Text provided
ABA Formal Op. 08-451On Monday, the American Bar Association’s Standing Committee on Ethics and Professional Responsibility released Formal Op. 08-451, entitled Lawyer’s Obligations When Outsourcing Legal and Nonlegal Support Services. Although press coverage of the opinion has focused on its impact on the overseas legal outsourcing industry and the reaction here in the United States from contract lawyers who work through agencies doing document review, the opinion will have a significant positive impact on the small, but growing, group of U.S.-based independent contract lawyers (i.e., U.S. lawyers who work as “freelancers” directly for other lawyers, without going through staffing agencies), as well as on lawyers who use—or who have thought of using—contract lawyers.

Benefits of Using Contract Lawyers

The opinion begins by listing the many types of work that law firms can outsource, from purely ministerial tasks (such as photocopying) to projects requiring substantive legal knowledge (such as the preparation of a 50-state survey of the law on a particular issue). It segues into a discussion of the benefits of outsourcing, noting that

[o]utsourcing affords lawyers the ability to reduce their costs and often the costs to the client to the extent that the individuals or entities providing the outsourced services can do so at lower rates than the lawyer’s own staff. In addition, the availability of lawyers and nonlawyers to perform discrete tasks may, in some circumstances, allow for the provision of labor-intensive legal services by lawyers who do not otherwise maintain the needed human resources on an ongoing basis.

(Of course, contract lawyers themselves have been making these arguments for years.)

The opinion then gives a clear, ringing ethical endorsement to the use of contract lawyers: “There is nothing unethical about a lawyer outsourcing legal…services, provided the outsourcing lawyer renders legal services to the client with the ‘legal knowledge, skill, thoroughness and preparation reasonably necessary for the representation,’ as required by [Model] Rule 1.1.”

Ensuring Adequate Supervision and Confidentiality, and Avoiding Conflict

The opinion points out that the ethical responsibility of an outsourcing lawyer to make reasonable efforts to ensure that the contract lawyer conforms to the Rules of Professional Conduct is no different from the responsibility of a lawyer supervising the work of another attorney who is employed by the supervising lawyer’s firm.

The opinion next identifies some areas of concern that outsourcing lawyers should address, including data security and, of course, the credentials of the individuals providing contract legal services. It raises additional issues relating to foreign lawyers, including whether the system of legal education under which the lawyers were trained is comparable to that in the United States; whether the foreign lawyers are subject to a professional regulatory system that inculcates core values similar to those in the United States; the “legal landscape” of the nation to which the services are being outsourced (and, specifically, whether personal property, including documents, may be susceptible to seizure in judicial or administrative proceedings notwithstanding claims of client confidentiality); and whether the judicial system of the target country will provide prompt and effective remedies to avert prejudice to the client in the event of a dispute between the service provider and the outsourcing lawyer.

Data excerpt
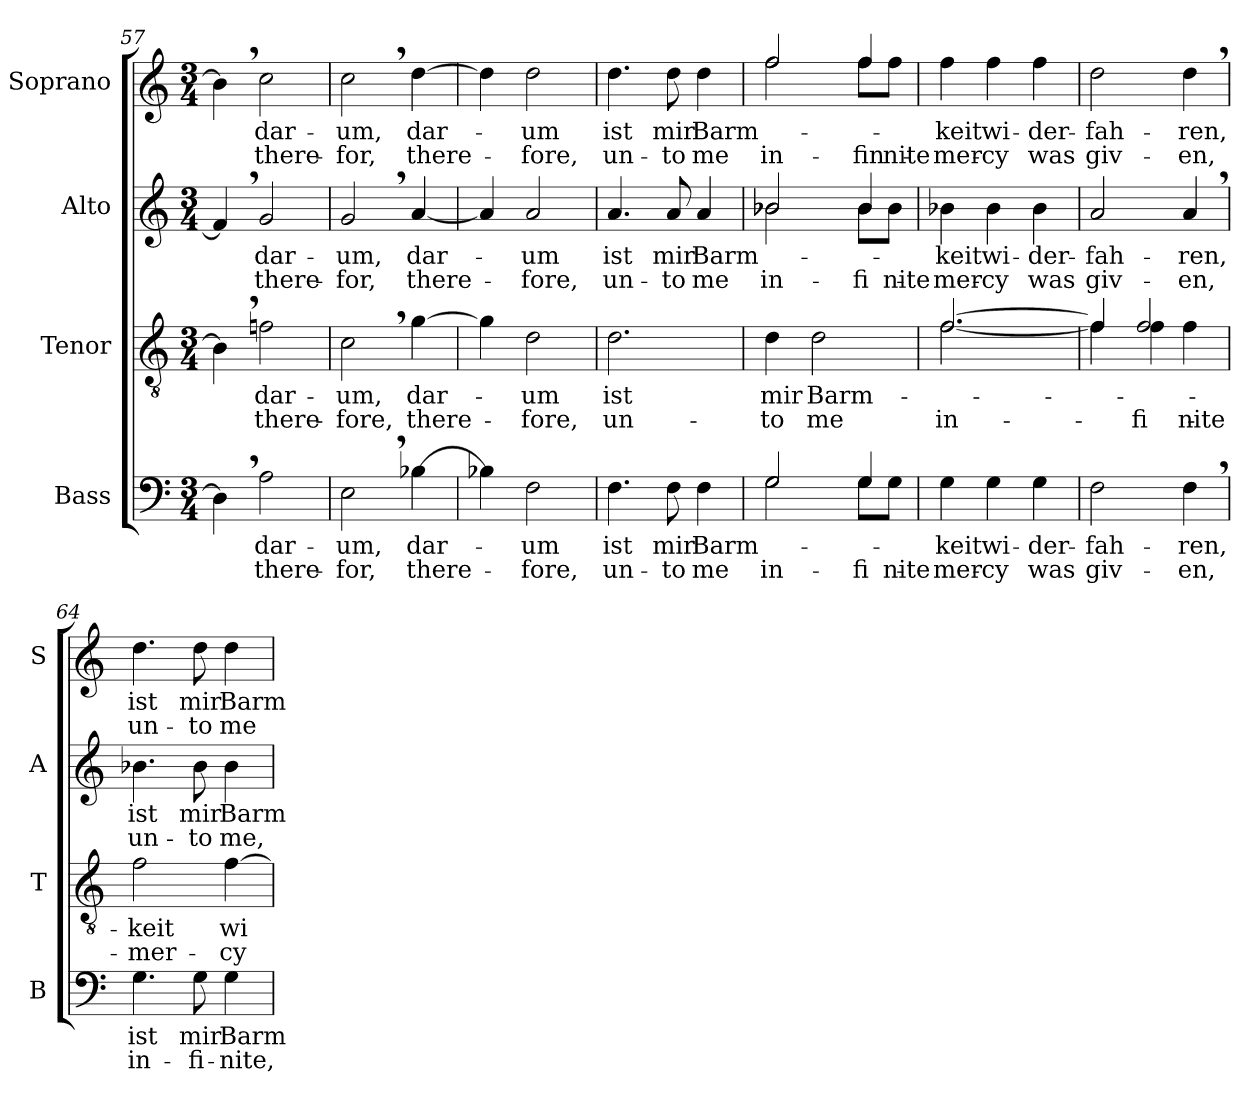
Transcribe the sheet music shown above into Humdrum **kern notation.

What you need to do
Can you rewrite the passage of the ABA opinion text from "ABA Formal Op." to "of using—contract lawyers.", with "press coverage" changed to "media coverage"?

Answer to this problem
ABA Formal Op. 08-451On Monday, the American Bar Association’s Standing Committee on Ethics and Professional Responsibility released Formal Op. 08-451, entitled Lawyer’s Obligations When Outsourcing Legal and Nonlegal Support Services. Although media coverage of the opinion has focused on its impact on the overseas legal outsourcing industry and the reaction here in the United States from contract lawyers who work through agencies doing document review, the opinion will have a significant positive impact on the small, but growing, group of U.S.-based independent contract lawyers (i.e., U.S. lawyers who work as “freelancers” directly for other lawyers, without going through staffing agencies), as well as on lawyers who use—or who have thought of using—contract lawyers.